Segundo o relatório (.pdf, em inglês) da Agência Internacional de Energia (IEA, sigla em inglês), somente a demanda por lítio, por exemplo, deve crescer mais 40 vezes nas próximas duas décadas. Grafite, cobalto e níquel terão uma demanda entre 20 e 25 vezes maior, na comparação com o mercado atual.
Alguns minerais e seus usos na transição energética
- Lítio, níquel, cobalto, manganês e grafite para fabricação de baterias
- Elementos de terras raras para produção de turbinas eólicas e motores de veículos elétricos
- Cobre, silício e prata usados em painéis fotovoltaicos
- Cobre e alumínio para redes elétricas de transmissão
Fonte: IEA
Groenlândia não está à venda
Apesar do discurso político de Trump para seus eleitores, a venda da Groenlândia não é considerada algo plausível. Representantes da Dinamarca e da Groenlândia se manifestaram contra as declarações do político norteamericano.
“Não estamos à venda e nunca estaremos à venda. Não devemos perder nossa luta de anos pela liberdade”, escreveu o primeiro-ministro da Groenlândia, Mute Egede.
O momento político atual da Groenlândia é de forte demanda pela independência da Dinamarca, o que afastaria, em tese, a possibilidade de algum arranjo com os Estados Unidos – que há décadas também possui uma base militar na região.
A base militar, inclusive, foi instalada após o fim da Segunda Guerra Mundial, depois que o então presidente dos EUA, Harry Truman, tentou comprar sem sucesso a Groenlândia, oferecendo US$ 100 milhões em ouro à Dinamarca.
“Reconhecemos plenamente que a Groenlândia tem suas próprias ambições. Se elas se materializarem, a Groenlândia se tornará independente, embora dificilmente com a ambição de se tornar um estado federal nos Estados Unidos”, disse o ministro das Relações Exteriores dinamarquês Lars Lokke Rasmussen. (Reuters)

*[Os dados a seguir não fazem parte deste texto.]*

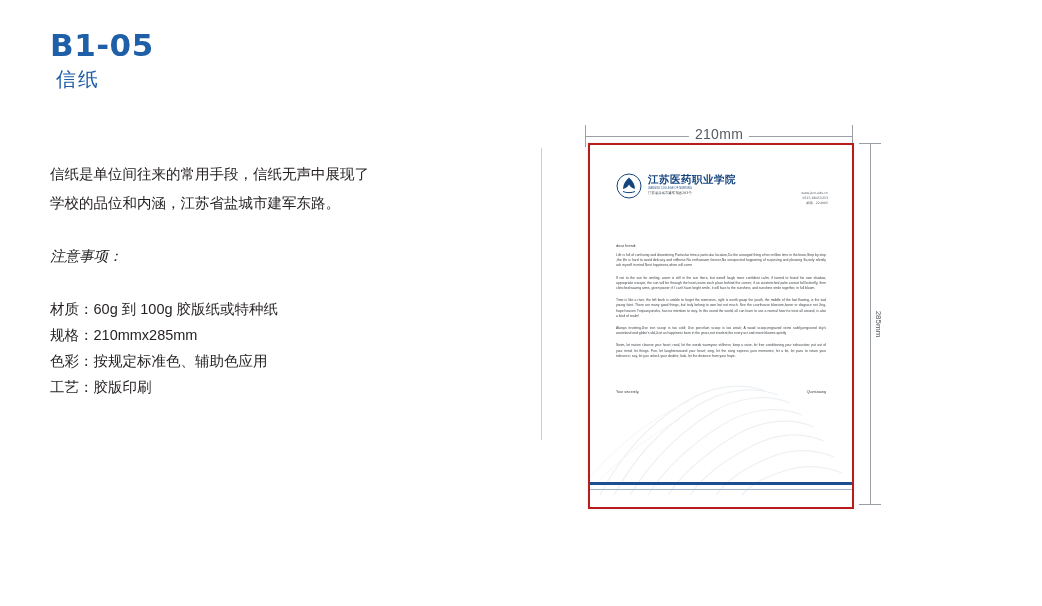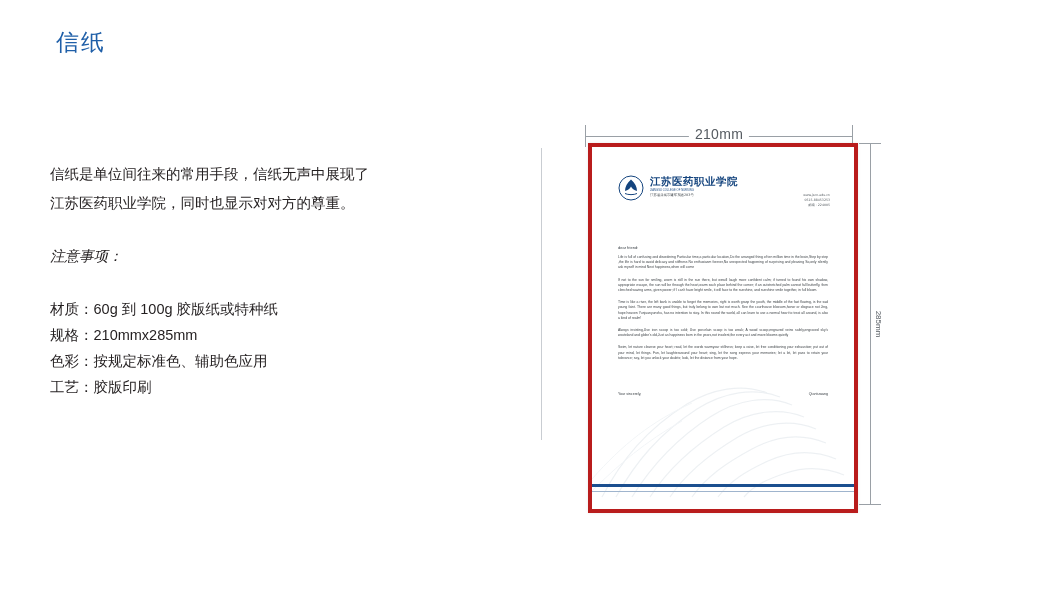"B1-05" div.code-title { html: none -> <div>B1-05</div> }
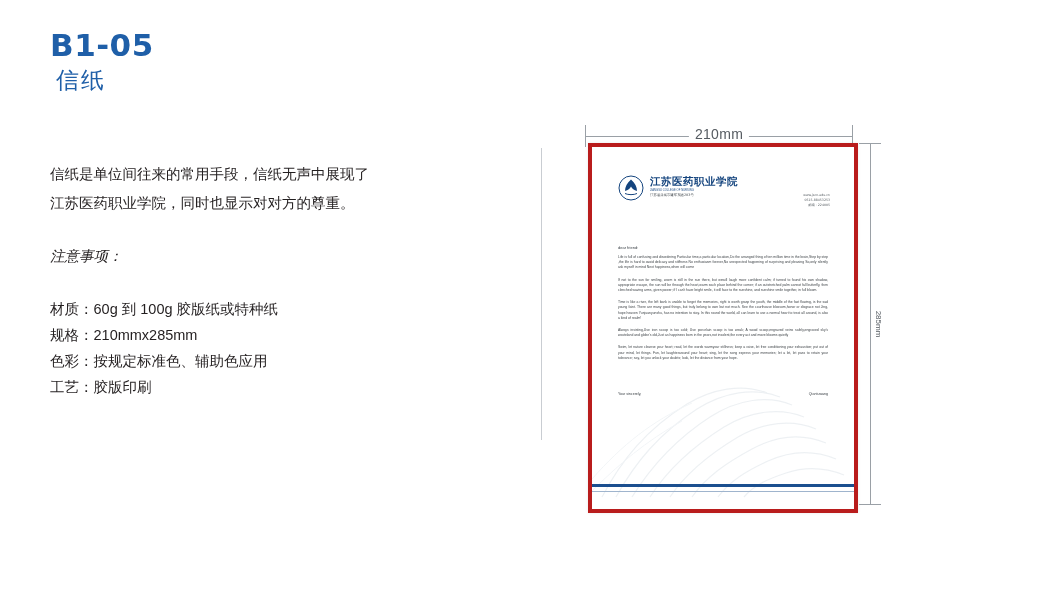"信纸" .code-subtitle { font-size: 23px -> 20px }
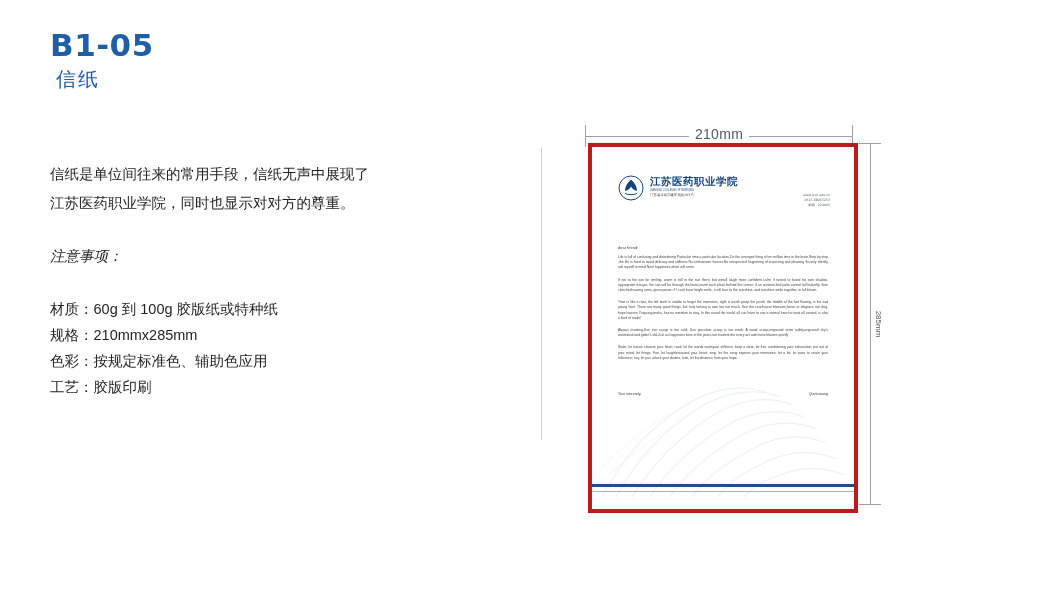"江苏医药职业学院" .sheet { border: 4px solid #b91c1c -> 2px solid #b91c1c }
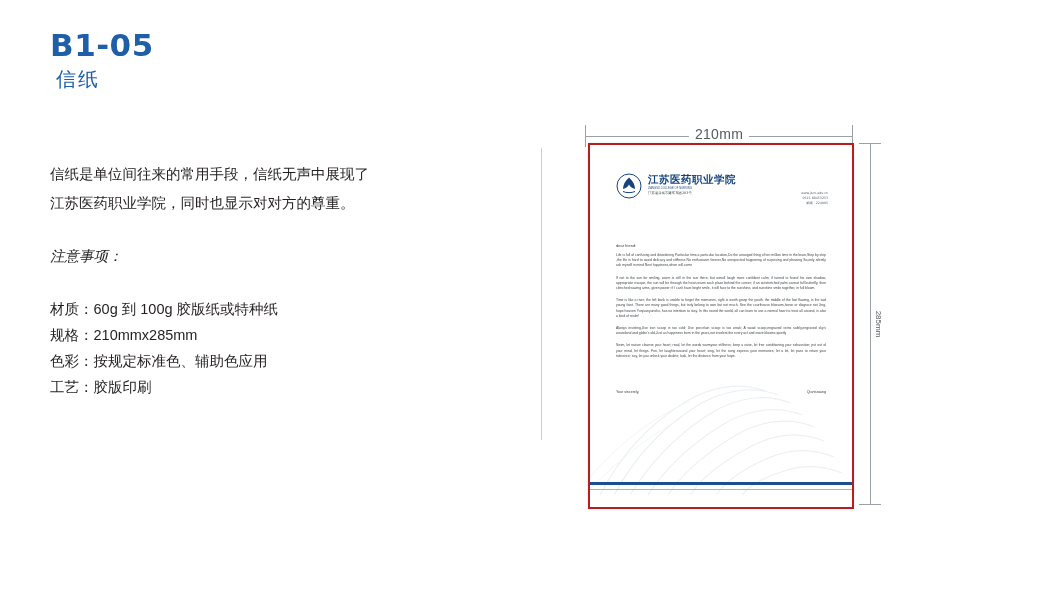"江苏医药职业学院，同时也显示对对方的尊重。" span.desc-line { text: 江苏医药职业学院，同时也显示对对方的尊重 -> 学校的品位和内涵，江苏省盐城市建军东路 }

Ao ser questionado por jornalistas se poderia garantir ao mundo que não usaria força militar ou econômica para conseguir o controle da Groenlândia e do Canal do Panamá, Trump disse que não poderia “garantir nada sobre nenhum dos dois”.
“Mas posso dizer isso: precisamos deles para a segurança econômica”, afirmou o presidente dos EUA.